- Saved data entries
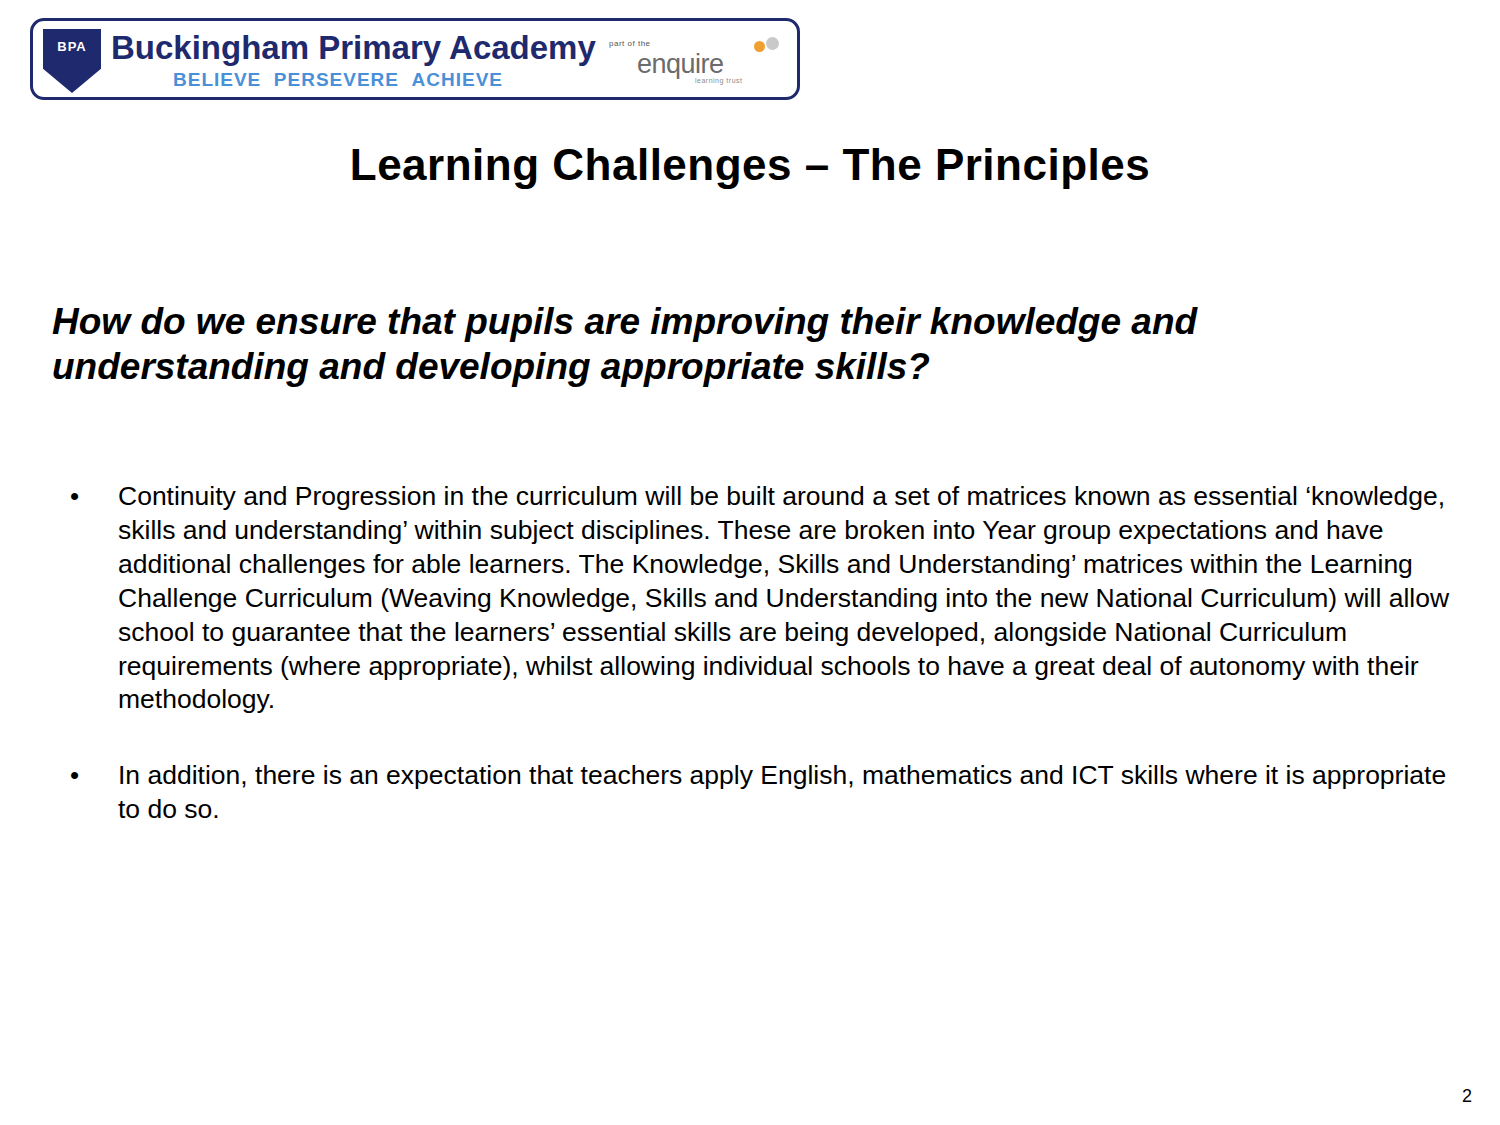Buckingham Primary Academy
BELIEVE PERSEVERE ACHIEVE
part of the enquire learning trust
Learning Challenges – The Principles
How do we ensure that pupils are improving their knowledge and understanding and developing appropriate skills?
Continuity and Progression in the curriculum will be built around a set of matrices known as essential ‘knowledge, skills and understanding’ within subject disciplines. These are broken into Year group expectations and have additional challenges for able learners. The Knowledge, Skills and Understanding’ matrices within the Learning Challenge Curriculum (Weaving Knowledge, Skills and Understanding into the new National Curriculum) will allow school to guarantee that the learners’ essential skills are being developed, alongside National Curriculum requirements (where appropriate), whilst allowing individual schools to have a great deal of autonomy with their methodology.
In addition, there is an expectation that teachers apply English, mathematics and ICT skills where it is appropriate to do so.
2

- Requirement
Type out all of the records exactly, leaving out any picture.

- Result of this exercise
Buckingham Primary Academy
BELIEVE PERSEVERE ACHIEVE
part of the enquire learning trust
Learning Challenges – The Principles
How do we ensure that pupils are improving their knowledge and understanding and developing appropriate skills?
Continuity and Progression in the curriculum will be built around a set of matrices known as essential ‘knowledge, skills and understanding’ within subject disciplines. These are broken into Year group expectations and have additional challenges for able learners. The Knowledge, Skills and Understanding’ matrices within the Learning Challenge Curriculum (Weaving Knowledge, Skills and Understanding into the new National Curriculum) will allow school to guarantee that the learners’ essential skills are being developed, alongside National Curriculum requirements (where appropriate), whilst allowing individual schools to have a great deal of autonomy with their methodology.
In addition, there is an expectation that teachers apply English, mathematics and ICT skills where it is appropriate to do so.
2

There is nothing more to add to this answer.